Building Aurel-AI: A Personal AI Assistant with Ollama, TTS, and STT with 3D Model
Voice-driven assistants are no longer a luxury feature — they’re becoming the default way we interact with AI. When we started designing Aurel-AI, our goal was to create a personal, private, uncensored AI assistant that runs locally and integrates seamlessly with Ollama while also supporting speech-to-text (STT) and text-to-speech (TTS) for natural, conversational interaction.

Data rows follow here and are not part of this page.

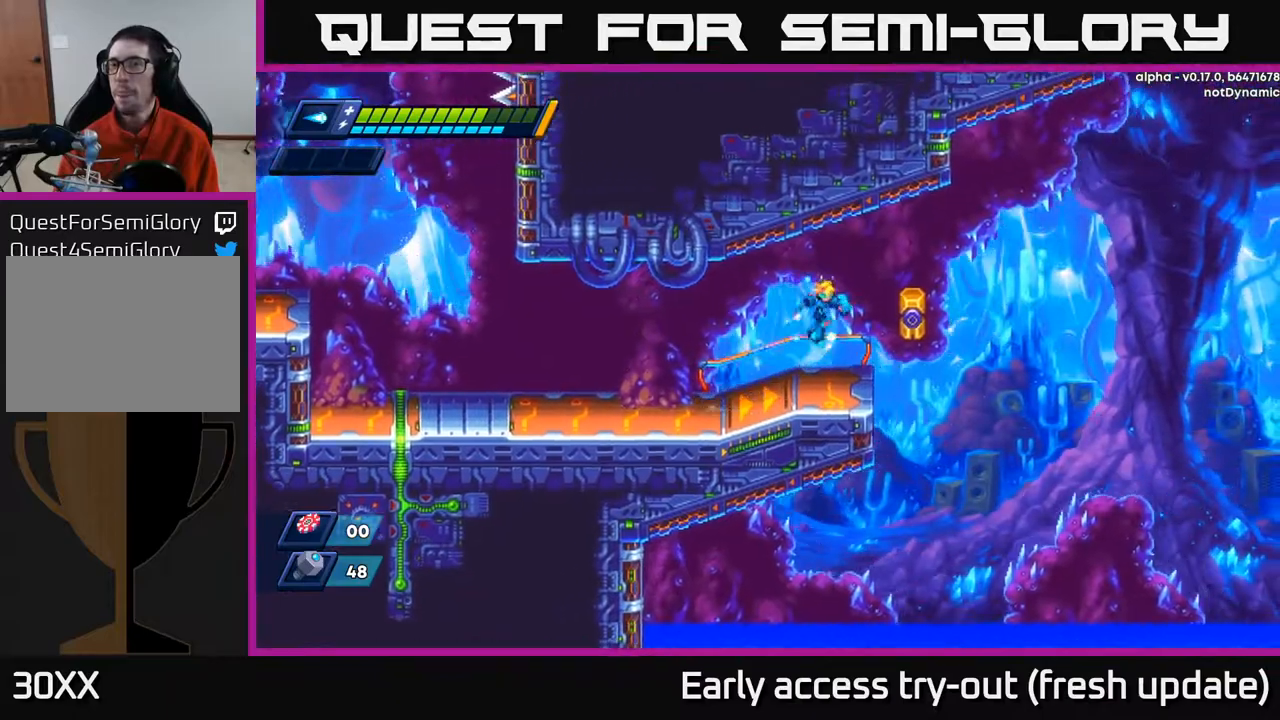
{"buttons": ["A", "R2", "DPAD_RIGHT"], "left_stick": "center", "right_stick": "center", "events": [[83, "X", "down"], [167, "X", "up"], [233, "DPAD_RIGHT", "down"], [317, "R2", "down"], [417, "A", "down"]]}
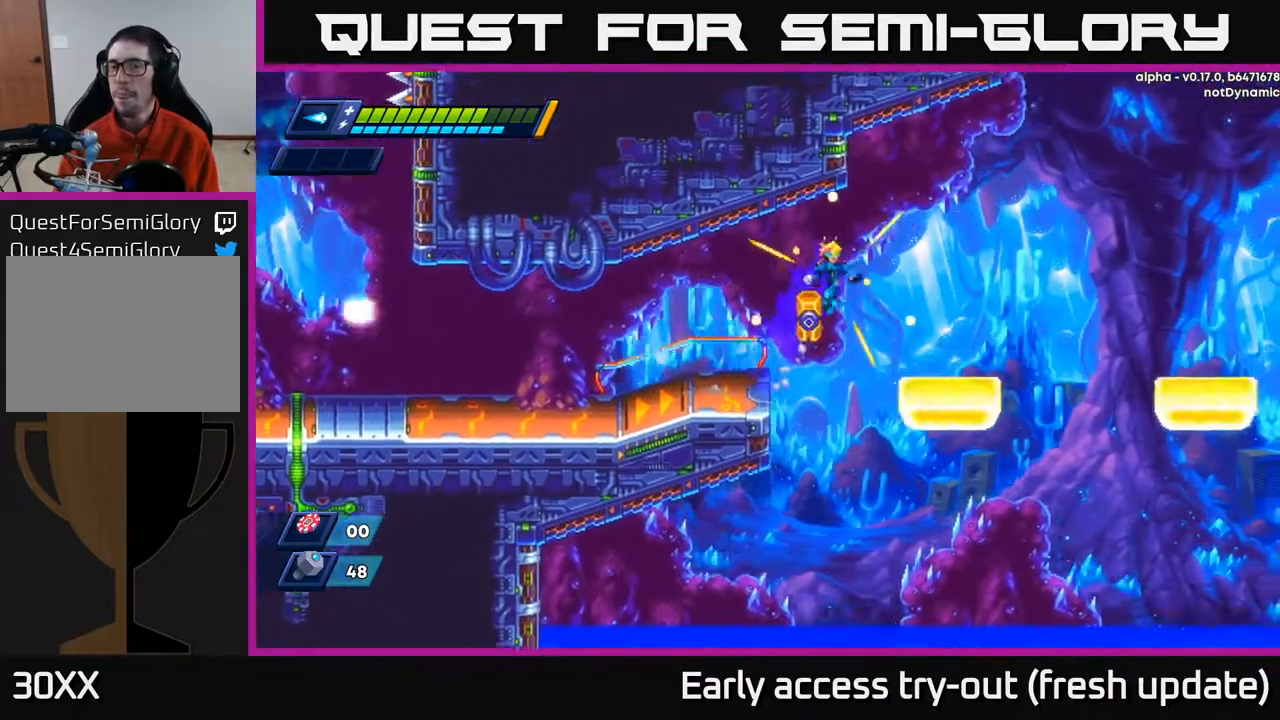
{"buttons": ["A", "R2", "DPAD_RIGHT"], "left_stick": "center", "right_stick": "center", "events": [[17, "A", "up"], [417, "A", "down"]]}
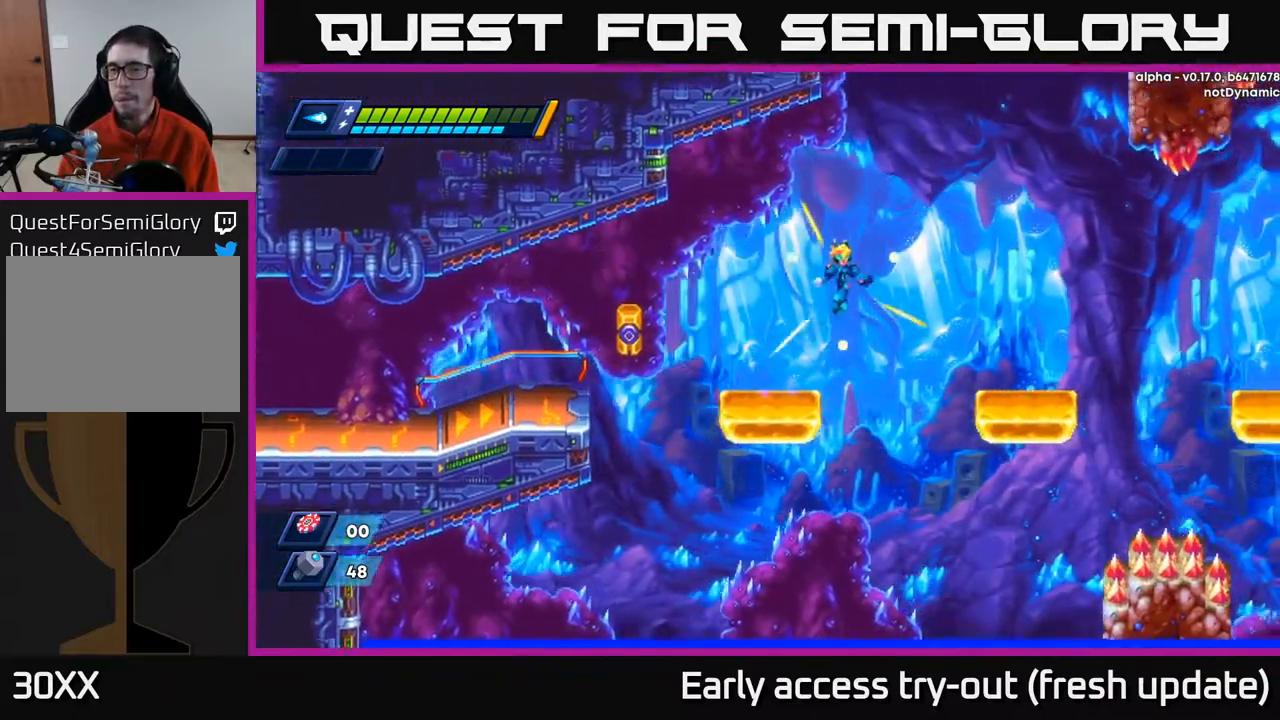
{"buttons": ["R2", "DPAD_RIGHT"], "left_stick": "center", "right_stick": "center", "events": [[117, "A", "up"]]}
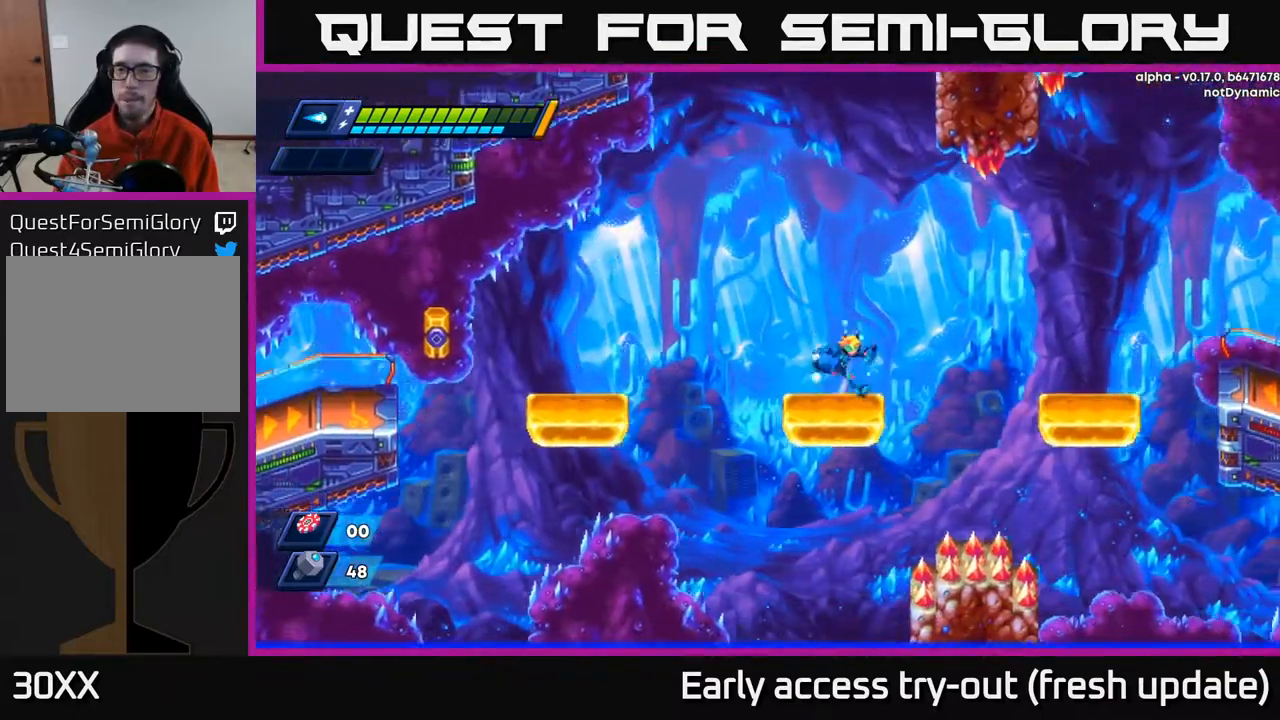
{"buttons": ["R2", "DPAD_RIGHT"], "left_stick": "center", "right_stick": "center", "events": [[50, "A", "down"], [267, "A", "up"]]}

In this post, we’ll walk through:
- The architecture of Aurel-AI
- How we wired up frontend ↔ backend ↔ Ollama ↔ TTS/STT
- Key development challenges and solutions
- A diagram of the system workflow
Why Ollama?
We chose Ollama because it’s:
- Local-first (your data stays private)
- Lightweight and easy to integrate with custom APIs
- Flexible with multiple open-source models
This makes it the perfect backbone for an uncensored personal assistant that you fully control.
Core Workflow
The assistant works in a loop of voice and text:
- User speaks a query
→ STT converts speech into text. - Backend API sends the text to Ollama
→ Ollama generates a response. - Backend transforms Ollama’s text output into speech
→ TTS generates audio for playback. - Frontend delivers both text + audio to the user
→ User can continue by speaking again (continuous conversation).
System Architecture Diagram
Here’s a simplified view of the workflow:
flowchart TD
A[User Voice Input 🎤] --> B[Frontend STT API Call]

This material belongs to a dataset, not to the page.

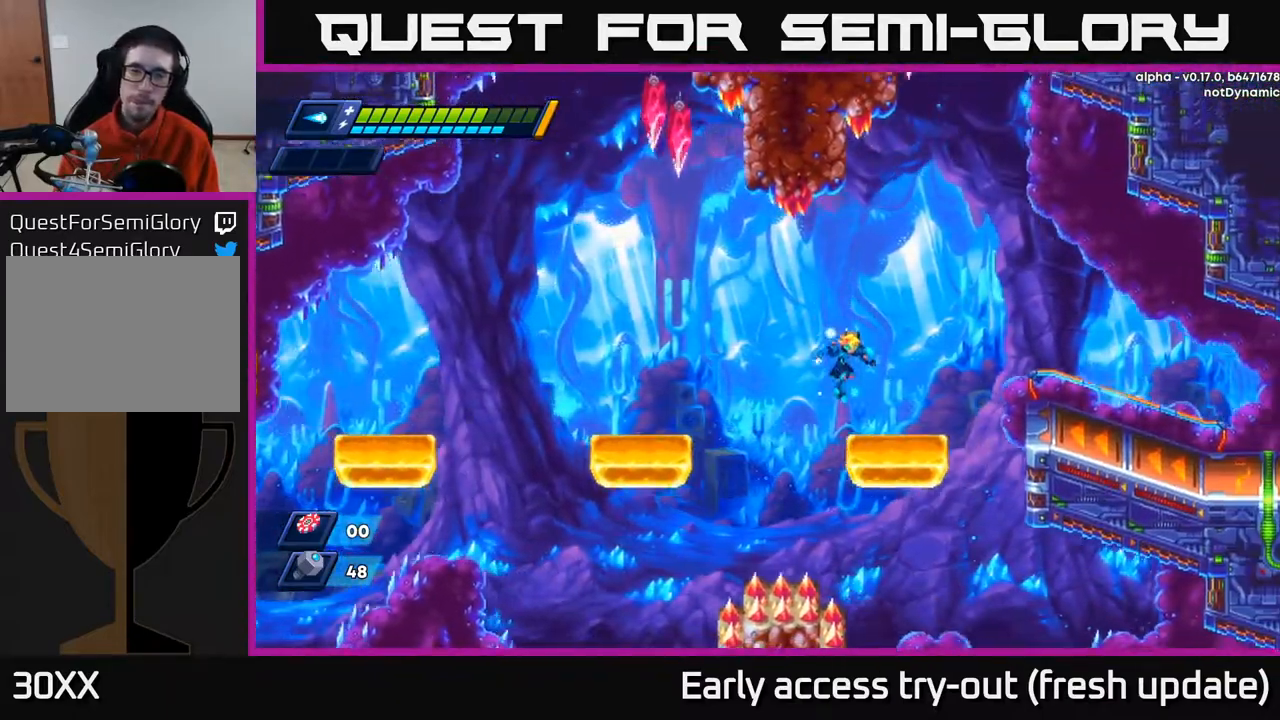
{"buttons": ["A", "R2", "DPAD_RIGHT"], "left_stick": "center", "right_stick": "center", "events": [[217, "A", "down"]]}
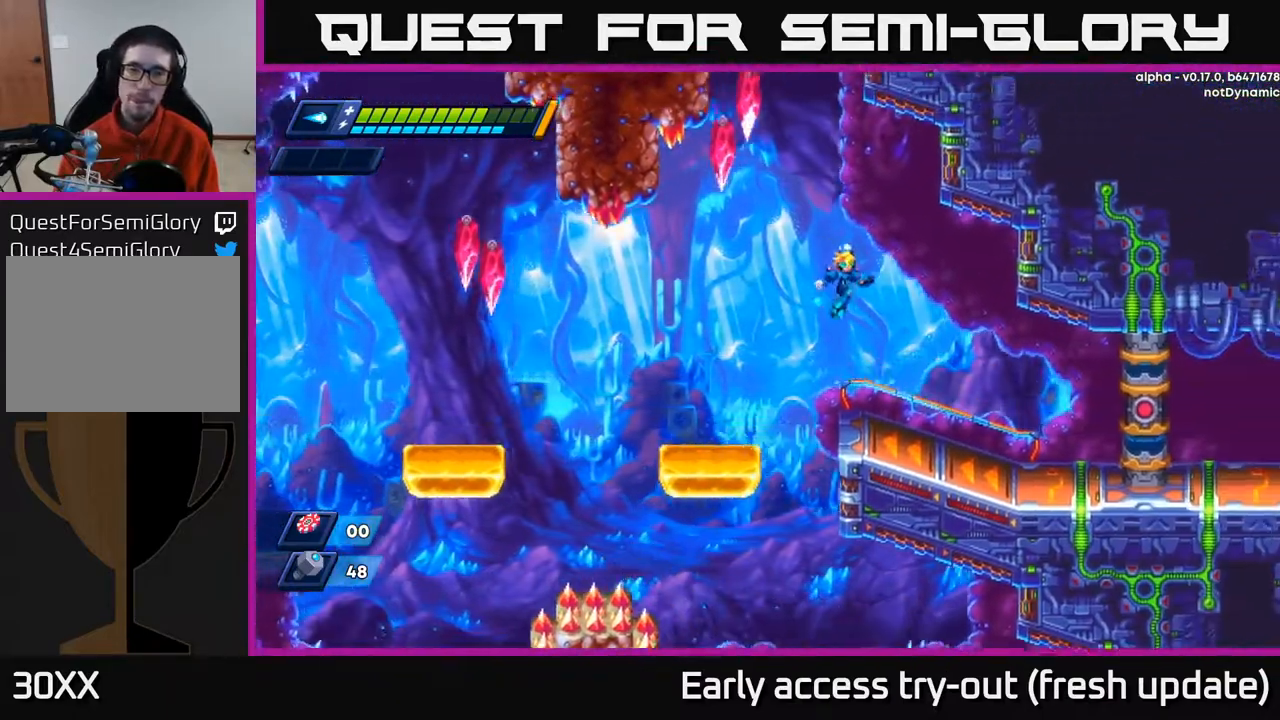
{"buttons": ["R2", "DPAD_RIGHT"], "left_stick": "center", "right_stick": "center", "events": [[17, "A", "up"], [383, "R2", "up"], [467, "R2", "down"]]}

B --> C[Backend STT Engine]
C --> D[Text Query]
D --> E[Backend API → Ollama]
E --> F[Ollama LLM Response]
F --> G[Backend TTS Engine]
G --> H[Audio Response 🔊 + Text Display]
H --> A
This loop creates the real-time voice assistant experience.
Frontend
- Built with Angular for a lightweight UI.
- Microphone access for voice capture.
- Displays chat history (like a messenger).
- Streams audio responses from the backend in near real-time.
Backend
- Node.js/Express server that connects everything together.
- Routes for:
/stt→ handles user voice input, passes to STT engine./chat→ sends text queries to Ollama and streams back results./tts→ converts Ollama’s responses into playable audio.
- Manages session context so conversations feel natural.
Speech-to-Text (STT)
For STT, we used:
- Whisper.cpp (fast, runs locally, good accuracy)
- Alternative: Google STT or OpenAI Whisper API (for cloud setups).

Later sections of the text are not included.